Iterative sub-network component analysis enables reconstruction of large scale genetic networks
Journal article, Peer reviewed
Permanent lenke
http://hdl.handle.net/11250/2364441Utgivelsesdato
2015Metadata
Vis full innførselSamlinger
Sammendrag
Background: Network component analysis (NCA) became a popular tool to understand complex regulatory
networks. The method uses high-throughput gene expression data and a priori topology to reconstruct transcription
factor activity profiles. Current NCA algorithms are constrained by several conditions posed on the network topology,
to guarantee unique reconstruction (termed compliancy). However, the restrictions these conditions pose are not
necessarily true from biological perspective and they force network size reduction, pruning potentially important
components.
Results: To address this, we developed a novel, Iterative Sub-Network Component Analysis (ISNCA) for reconstructing
networks at any size.
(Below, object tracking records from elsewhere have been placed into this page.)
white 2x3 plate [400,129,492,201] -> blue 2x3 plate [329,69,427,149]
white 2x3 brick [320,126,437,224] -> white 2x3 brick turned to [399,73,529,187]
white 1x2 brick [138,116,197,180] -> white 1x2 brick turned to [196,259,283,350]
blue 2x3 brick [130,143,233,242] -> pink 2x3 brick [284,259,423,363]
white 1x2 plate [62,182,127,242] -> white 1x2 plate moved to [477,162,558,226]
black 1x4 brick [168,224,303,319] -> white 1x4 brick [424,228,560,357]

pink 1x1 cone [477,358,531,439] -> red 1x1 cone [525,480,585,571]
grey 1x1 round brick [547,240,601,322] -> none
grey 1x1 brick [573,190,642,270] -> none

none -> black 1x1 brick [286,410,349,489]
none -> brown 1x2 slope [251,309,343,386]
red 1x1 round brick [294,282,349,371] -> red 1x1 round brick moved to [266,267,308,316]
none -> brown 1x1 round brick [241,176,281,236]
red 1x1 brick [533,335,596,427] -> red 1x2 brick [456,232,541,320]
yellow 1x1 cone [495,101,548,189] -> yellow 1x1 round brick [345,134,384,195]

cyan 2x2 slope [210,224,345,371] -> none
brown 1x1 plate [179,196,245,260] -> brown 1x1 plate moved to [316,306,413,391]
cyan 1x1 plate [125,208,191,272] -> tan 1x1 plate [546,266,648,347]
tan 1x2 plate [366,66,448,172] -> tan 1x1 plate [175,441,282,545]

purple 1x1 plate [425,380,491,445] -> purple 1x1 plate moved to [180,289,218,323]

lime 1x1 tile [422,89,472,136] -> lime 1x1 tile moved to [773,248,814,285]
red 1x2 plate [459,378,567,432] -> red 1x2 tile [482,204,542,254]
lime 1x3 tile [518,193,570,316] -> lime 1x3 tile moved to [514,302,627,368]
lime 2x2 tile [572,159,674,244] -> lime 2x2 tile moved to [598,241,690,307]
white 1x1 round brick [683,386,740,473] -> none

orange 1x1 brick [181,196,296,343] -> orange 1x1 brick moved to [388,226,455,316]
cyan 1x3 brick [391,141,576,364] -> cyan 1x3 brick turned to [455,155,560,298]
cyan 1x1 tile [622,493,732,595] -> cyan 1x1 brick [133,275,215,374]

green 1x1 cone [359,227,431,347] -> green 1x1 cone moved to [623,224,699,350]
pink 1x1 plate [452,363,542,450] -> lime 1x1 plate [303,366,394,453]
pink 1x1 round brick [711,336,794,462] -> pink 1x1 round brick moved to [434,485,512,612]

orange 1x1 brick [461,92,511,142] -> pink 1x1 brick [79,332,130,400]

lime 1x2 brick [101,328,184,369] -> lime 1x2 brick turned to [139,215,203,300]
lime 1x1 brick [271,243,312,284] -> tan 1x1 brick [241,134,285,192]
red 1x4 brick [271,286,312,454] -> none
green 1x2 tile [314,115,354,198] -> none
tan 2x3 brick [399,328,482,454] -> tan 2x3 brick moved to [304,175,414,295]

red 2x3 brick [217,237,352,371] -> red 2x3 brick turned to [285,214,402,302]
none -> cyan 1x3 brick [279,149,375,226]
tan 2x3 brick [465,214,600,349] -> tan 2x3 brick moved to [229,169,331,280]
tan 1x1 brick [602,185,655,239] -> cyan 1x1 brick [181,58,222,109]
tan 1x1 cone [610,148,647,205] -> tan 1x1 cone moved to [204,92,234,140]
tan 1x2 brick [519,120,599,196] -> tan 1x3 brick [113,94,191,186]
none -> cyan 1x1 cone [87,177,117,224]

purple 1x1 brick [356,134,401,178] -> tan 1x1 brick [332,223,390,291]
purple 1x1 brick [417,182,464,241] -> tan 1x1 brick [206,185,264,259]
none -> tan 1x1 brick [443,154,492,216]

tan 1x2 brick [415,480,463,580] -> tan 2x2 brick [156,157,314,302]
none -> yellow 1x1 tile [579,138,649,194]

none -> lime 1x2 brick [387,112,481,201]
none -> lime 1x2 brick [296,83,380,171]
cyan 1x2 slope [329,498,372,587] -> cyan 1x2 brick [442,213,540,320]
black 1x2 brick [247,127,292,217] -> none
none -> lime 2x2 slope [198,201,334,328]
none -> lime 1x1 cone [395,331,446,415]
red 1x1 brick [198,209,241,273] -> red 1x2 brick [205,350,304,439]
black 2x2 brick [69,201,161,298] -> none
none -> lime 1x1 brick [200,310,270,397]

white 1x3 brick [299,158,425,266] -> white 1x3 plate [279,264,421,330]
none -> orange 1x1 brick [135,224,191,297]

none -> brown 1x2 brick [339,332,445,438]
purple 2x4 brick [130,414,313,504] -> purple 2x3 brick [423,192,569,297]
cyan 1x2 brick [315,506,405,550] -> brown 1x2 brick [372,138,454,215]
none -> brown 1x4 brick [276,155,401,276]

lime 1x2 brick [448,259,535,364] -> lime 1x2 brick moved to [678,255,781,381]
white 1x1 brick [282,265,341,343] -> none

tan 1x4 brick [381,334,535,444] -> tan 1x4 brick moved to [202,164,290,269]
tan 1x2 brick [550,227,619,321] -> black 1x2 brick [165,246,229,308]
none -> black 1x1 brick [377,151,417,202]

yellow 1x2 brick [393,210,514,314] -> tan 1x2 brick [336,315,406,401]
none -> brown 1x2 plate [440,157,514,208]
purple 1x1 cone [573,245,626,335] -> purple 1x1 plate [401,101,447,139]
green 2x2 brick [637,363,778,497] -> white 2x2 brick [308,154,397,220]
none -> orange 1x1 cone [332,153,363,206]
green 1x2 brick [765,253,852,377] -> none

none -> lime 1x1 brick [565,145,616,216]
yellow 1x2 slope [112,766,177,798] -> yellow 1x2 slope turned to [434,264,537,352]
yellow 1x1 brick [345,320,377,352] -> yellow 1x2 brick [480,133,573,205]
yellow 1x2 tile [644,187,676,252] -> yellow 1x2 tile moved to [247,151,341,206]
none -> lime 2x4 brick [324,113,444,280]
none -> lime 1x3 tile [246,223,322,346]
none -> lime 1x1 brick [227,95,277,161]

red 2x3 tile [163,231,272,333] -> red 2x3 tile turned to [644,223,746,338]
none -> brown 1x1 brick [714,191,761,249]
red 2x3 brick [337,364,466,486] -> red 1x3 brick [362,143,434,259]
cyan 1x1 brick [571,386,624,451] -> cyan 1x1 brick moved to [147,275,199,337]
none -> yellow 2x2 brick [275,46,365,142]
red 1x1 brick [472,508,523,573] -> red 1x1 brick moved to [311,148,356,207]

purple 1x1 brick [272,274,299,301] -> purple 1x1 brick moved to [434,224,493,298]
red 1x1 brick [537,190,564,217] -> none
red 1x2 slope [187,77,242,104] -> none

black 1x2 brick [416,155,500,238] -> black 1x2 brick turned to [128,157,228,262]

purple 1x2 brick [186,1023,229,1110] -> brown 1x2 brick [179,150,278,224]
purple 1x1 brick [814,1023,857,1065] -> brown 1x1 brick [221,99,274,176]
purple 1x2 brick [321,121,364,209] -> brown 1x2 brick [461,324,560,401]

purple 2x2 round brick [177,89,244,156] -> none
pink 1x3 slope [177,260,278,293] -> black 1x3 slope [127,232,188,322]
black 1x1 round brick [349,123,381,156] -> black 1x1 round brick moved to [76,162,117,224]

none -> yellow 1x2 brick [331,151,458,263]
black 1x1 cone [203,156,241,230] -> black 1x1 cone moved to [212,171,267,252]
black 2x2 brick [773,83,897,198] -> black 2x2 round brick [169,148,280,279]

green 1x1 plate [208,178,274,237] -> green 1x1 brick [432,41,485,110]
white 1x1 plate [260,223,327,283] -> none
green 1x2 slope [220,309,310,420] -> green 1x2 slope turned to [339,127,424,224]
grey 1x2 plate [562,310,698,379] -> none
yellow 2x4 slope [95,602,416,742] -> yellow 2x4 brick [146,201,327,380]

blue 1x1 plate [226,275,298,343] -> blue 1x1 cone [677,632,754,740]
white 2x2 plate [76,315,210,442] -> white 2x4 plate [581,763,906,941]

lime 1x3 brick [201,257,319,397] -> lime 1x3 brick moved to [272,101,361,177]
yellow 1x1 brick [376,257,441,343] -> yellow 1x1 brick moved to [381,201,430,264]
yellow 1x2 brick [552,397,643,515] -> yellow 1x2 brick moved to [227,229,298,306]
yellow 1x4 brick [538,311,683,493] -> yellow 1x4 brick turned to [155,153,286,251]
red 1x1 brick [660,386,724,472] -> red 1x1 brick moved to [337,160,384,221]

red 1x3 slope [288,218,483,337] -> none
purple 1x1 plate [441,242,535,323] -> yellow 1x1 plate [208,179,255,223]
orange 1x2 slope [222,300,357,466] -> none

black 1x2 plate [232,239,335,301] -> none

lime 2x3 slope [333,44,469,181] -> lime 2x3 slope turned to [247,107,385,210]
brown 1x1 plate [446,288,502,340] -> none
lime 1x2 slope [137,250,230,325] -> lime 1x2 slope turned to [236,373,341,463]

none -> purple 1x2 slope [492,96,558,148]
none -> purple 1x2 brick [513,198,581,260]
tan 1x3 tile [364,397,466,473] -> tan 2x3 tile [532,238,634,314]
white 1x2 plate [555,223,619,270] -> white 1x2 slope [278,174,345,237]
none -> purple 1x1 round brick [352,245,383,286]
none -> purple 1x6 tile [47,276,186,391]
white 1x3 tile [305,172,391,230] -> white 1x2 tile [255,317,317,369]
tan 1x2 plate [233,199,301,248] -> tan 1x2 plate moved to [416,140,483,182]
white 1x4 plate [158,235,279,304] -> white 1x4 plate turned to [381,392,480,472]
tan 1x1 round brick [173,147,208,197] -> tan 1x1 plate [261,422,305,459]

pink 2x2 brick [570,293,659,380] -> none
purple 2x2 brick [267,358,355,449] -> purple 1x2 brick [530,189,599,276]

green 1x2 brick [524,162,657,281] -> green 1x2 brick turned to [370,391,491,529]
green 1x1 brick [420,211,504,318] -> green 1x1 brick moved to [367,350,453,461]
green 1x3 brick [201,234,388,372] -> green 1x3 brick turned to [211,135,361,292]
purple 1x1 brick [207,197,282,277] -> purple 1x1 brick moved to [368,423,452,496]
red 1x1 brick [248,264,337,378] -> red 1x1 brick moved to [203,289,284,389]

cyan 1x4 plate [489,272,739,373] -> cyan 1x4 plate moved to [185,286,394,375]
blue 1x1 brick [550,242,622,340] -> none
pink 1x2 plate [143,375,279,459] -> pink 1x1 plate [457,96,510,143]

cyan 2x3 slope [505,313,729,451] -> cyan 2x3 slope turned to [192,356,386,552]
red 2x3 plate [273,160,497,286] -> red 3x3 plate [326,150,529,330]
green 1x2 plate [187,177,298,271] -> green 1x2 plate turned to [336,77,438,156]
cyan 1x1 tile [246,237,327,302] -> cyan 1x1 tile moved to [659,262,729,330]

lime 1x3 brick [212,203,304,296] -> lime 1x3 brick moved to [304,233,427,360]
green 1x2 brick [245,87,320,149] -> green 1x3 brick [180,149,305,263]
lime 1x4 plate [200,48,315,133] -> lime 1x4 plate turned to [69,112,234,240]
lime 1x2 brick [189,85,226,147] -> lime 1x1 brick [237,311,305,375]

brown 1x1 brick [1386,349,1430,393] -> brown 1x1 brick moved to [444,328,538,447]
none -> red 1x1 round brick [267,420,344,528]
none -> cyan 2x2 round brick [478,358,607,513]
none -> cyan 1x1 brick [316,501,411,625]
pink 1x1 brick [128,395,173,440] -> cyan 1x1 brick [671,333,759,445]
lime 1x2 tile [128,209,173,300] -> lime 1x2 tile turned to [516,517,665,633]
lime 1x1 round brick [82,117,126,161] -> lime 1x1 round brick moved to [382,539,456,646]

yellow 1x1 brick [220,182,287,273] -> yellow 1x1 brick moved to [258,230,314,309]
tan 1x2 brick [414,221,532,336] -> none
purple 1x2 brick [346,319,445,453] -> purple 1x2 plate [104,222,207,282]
By dividing the initial network into smaller, compliant subnetworks, the algorithm first predicts
the reconstruction of each subntework using standard NCA algorithms. It then subtracts from the reconstruction the
contribution of the shared components from the other subnetwork. We tested the ISNCA on real, large datasets using
various NCA algorithms. The size of the networks we tested and the accuracy of the reconstruction increased
significantly. Importantly, FOXA1, ATF2, ATF3 and many other known key regulators in breast cancer could not be
incorporated by any NCA algorithm because of the necessary conditions. However, their temporal activities could be
reconstructed by our algorithm, and therefore their involvement in breast cancer could be analyzed.
Conclusions: Our framework enables reconstruction of large gene expression data networks, without reducing their
size or pruning potentially important components, and at the same time rendering the results more biological
plausible. Our ISNCA method is not only suitable for prediction of key regulators in cancer studies, but it can be
applied to any high-throughput gene expression data.